Monthly Archive for September, 2009

Berkeley DB C# Bindings

Berkeley DB is an excellent Transactional Data Store. Historically it has had a strong C and Java following, but with the recent 4.8 release, they have added C# bindings, finally opening up Berkeley DB to C#.

This is a non-relational database, which is well suited for things like raw tick data, where you are not querying them by values, but instead by an indexed time and symbol field.

To give you an idea of why this is important, take a look at their white paper from 2006 on performance. In a transacted environment they achieved 125,486 single record writes per second. With modern 2009 hardware, and multiple CPU / Solid State Disk systems, this could readily record every single tick coming off of the NYSE and NASDAQ (multiple million per second).

Check them out at Oracle Berkeley DB. I’m in the process of testing this out for our historical logging, and am very impressed so far, even on commodity hardware.

Multithreading made easy

I love when Robotics innovations overlap with Finance. Our trading engine is a discombobulated series of threads interfacing to their respective data sources and execution platforms, with careful locking in between. Making changes to this system has become a nightmare due to all the careful locking concerns. Enter Microsoft CCR. It provides a very clean and thoroughly tested set of primitives for a large scale thread pool with inter task messaging. It even has adapters for using tasks on Windows Forms threads, as well as WPF dispatches. It was first distributed with the Microsoft Robotics Studio, as they suffer from the same problems we do in finance, talking to a host of sensors and actuators with careful locking constraints.

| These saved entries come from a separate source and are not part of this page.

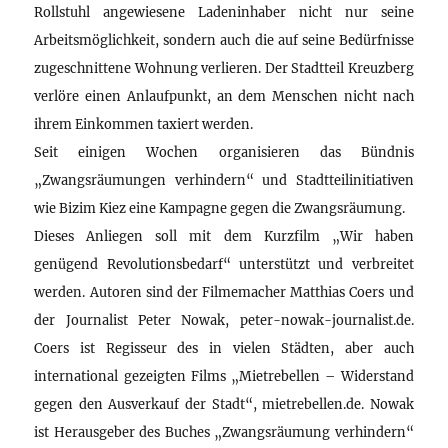
Rollstuhl angewiesene Ladeninhaber nicht nur seine
Arbeitsmöglichkeit, sondern auch die auf seine Bedürfnisse
zugeschnittene Wohnung verlieren. Der Stadtteil Kreuzberg
verlöre einen Anlaufpunkt, an dem Menschen nicht nach
ihrem Einkommen taxiert werden.
Seit einigen Wochen organisieren das Bündnis
„Zwangsräumungen verhindern“ und Stadtteilinitiativen
wie Bizim Kiez eine Kampagne gegen die Zwangsräumung.
Dieses Anliegen soll mit dem Kurzfilm „Wir haben
genügend Revolutionsbedarf“ unterstützt und verbreitet
werden. Autoren sind der Filmemacher Matthias Coers und
der Journalist Peter Nowak, peter-nowak-journalist.de.
Coers ist Regisseur des in vielen Städten, aber auch
international gezeigten Films „Mietrebellen – Widerstand
gegen den Ausverkauf der Stadt“, mietrebellen.de. Nowak
ist Herausgeber des Buches „Zwangsräumung verhindern“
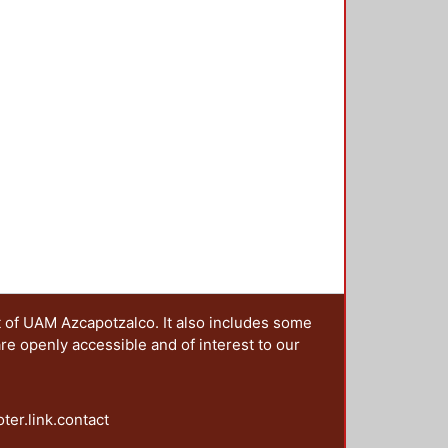
 cinco secciones: Transformaciones
as y escenarios de las campañas;
agendas post-noventa: la paridad y
ntación y los derechos político
es y la perspectiva de la
t of UAM Azcapotzalco. It also includes some
are openly accessible and of interest to our
oter.link.contact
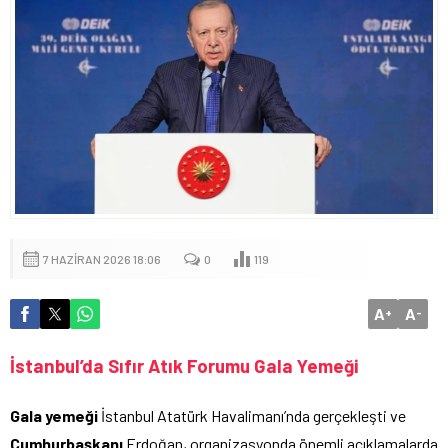
7 HAZIRAN 2026 18:06
0
119
A
A
+
-
İstanbul’da Sıfır Atık Forumu Gala Yemeği
Gala yemeği
İstanbul Atatürk Havalimanı’nda gerçekleşti ve
Cumhurbaşkanı
Erdoğan, organizasyonda önemli açıklamalarda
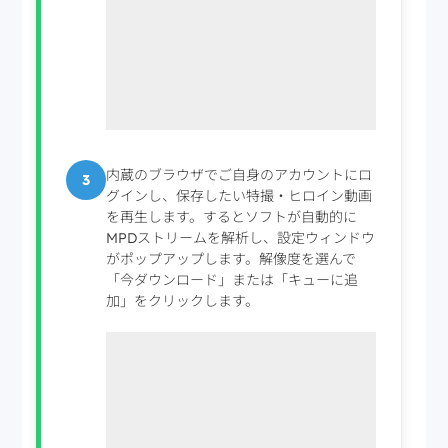
内蔵のブラウザでご自身のアカウントにロ
3
グインし、保存したい特撮・ヒロイン動画
を再生します。するとソフトが自動的に
MPDストリームを解析し、設定ウィンドウ
がポップアップします。解像度を選んで
「今ダウンロード」または「キューに追
加」をクリックします。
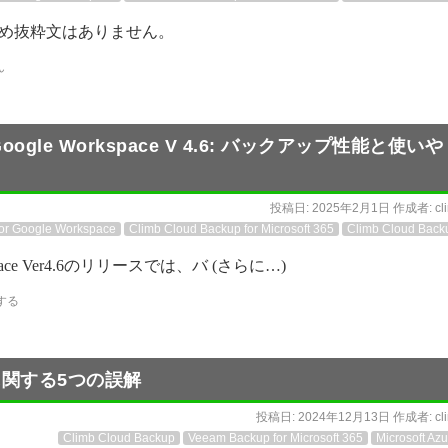
め抜粋文はありません。
ん
65/Google Workspace V 4.6: バックアップ性能と使いや
投稿日:
2025年2月1日
作成者:
cl
for Google Workspace
Climb Cloud Backup for Microsoft 365
Climb Cloud Back
 Workspace Ver4.6のリリースでは、バ (さらに…)
する
に関する5つの誤解
投稿日:
2024年12月13日
作成者:
cl
Climb Cloud Backup
Veeam Backup for Microsoft 365
Microsoft Azu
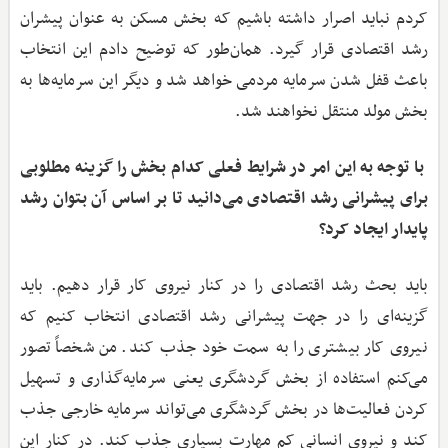
کردم نباید اصرار داشته باشیم که بخش مسکن به عنوان پیشران
رشد اقتصادی قرار گیرد. همان‌طور که توضیح دادم این انتخاب
باعث قفل شدن سرمایه مردمی خواهد شد و دیگر این سرمایه‌ها به
بخش مولد منتقل نخواهند شد.
با توجه به این امر در شرایط فعلی کدام بخش را گزینه مطلوبی
برای پیشرانی رشد اقتصادی می‌دانید تا بر اساس آن بتوان رشد
پایدار ایجاد کرد؟
باید بحث رشد اقتصادی را در کنار نیروی کار قرار دهیم. باید
گزینه‌ای را در جهت پیشرانی رشد اقتصادی انتخاب کنیم که
نیروی کار بیشتری را به سمت خود جذب کند. من شخصاً تصور
می‌کنم استفاده از بخش گردشگری یعنی سرمایه‌گذاری و تسهیل
کردن فعالیت‌ها در بخش گردشگری می‌تواند سرمایه خارجی جذب
کند و نیروی انسانی کم مهارت بسیاری جذب کند. در کنار این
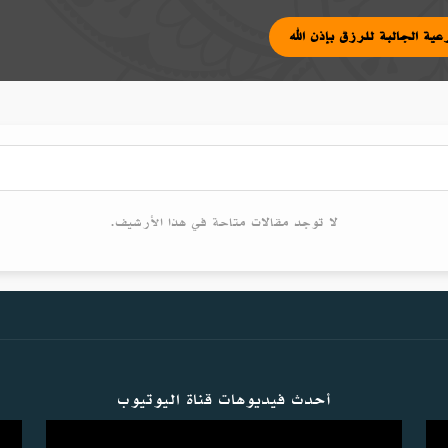
الشرعية الجالبة للرزق بإذن الله
لا توجد مقالات متاحة في هذا الأرشيف.
أحدث فيديوهات قناة اليوتيوب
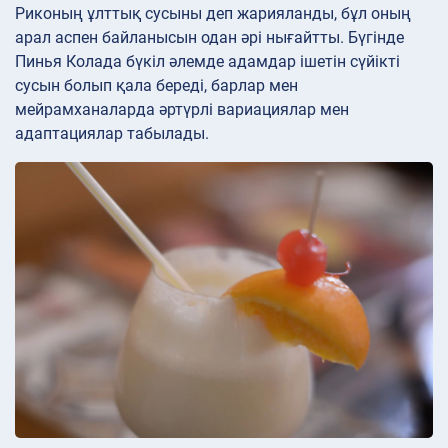
Риконың ұлттық сусыны деп жарияланды, бұл оның
арал аспен байланысын одан әрі нығайтты. Бүгінде
Пинья Колада бүкіл әлемде адамдар ішетін сүйікті
сусын болып қала береді, барлар мен
мейрамханаларда әртүрлі вариациялар мен
адаптациялар табылады.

To illustrate a common problem with trading systems. You have a producer consumer model, where your data is coming in from the exchange on a single thread. This data is going to a large number of contracts, and it would be nice to do this in a multithreaded model. Under the ordinary paradigm, you would create a queue, have your producer thread lock on the queue, add the new market ticks, and unlock, letting your consumers take locks on the queue, and beginning to work on this. There are special concerns though, for a given contract you need to make sure all ticks are handled synchronously, and whenever the queue hits zero for a particular contract after data has changed, you want to tell your strategy to process the new data. Here you would need a second producer consumer framework, and things continue expanding from there.

With the CCR, you would break things down into tasks. There would be a task that consumes raw market data and posts it to a port. There would be a task that takes a tick from the market data and posts it to a contract. There would be a task that takes a tick in a contract and updates the contract, checking at the end if the contract’s queue is empty, if so, it would post the entire contract to the strategy saying it has been updated. There would be a task that consumes a contract and updates the strategy. All of these are small work tasks that are setup to run in a common dispatcher pool, and are all invoked every time a work product is posted to a port. No complicated setup, just arbitrated registrations.

I’d love to spend a lot more time talking about this, but here is one short example.

</code>using (var dispatcher = new Dispatcher(0, "Master Dispatcher"))
{
var dispatcherQueue = new DispatcherQueue("Master Queue");
var tickPort = new Port<int>();

Arbiter.Activate(dispatcherQueue, Arbiter.Receive(true, tickPort, tick=>
{
if(tick > 25)
{
Market.PlaceOrder(tick, 1);
}
}));
while(true)
{
tickPort.Post(new Random().Next(50));
}
}

I realize there are many simplifications made in this post – I just wanted to convey how cool the CCR framework is. If it were free, I’d post my Ib wrapper for it! Easily worth the $400, and if you are a student you can get it from the Robotics Studio for free. There is talk of merging it with the parallels framework added in C# 4.0 (another great invention… waiting for VS 2010 to fully integrate it though).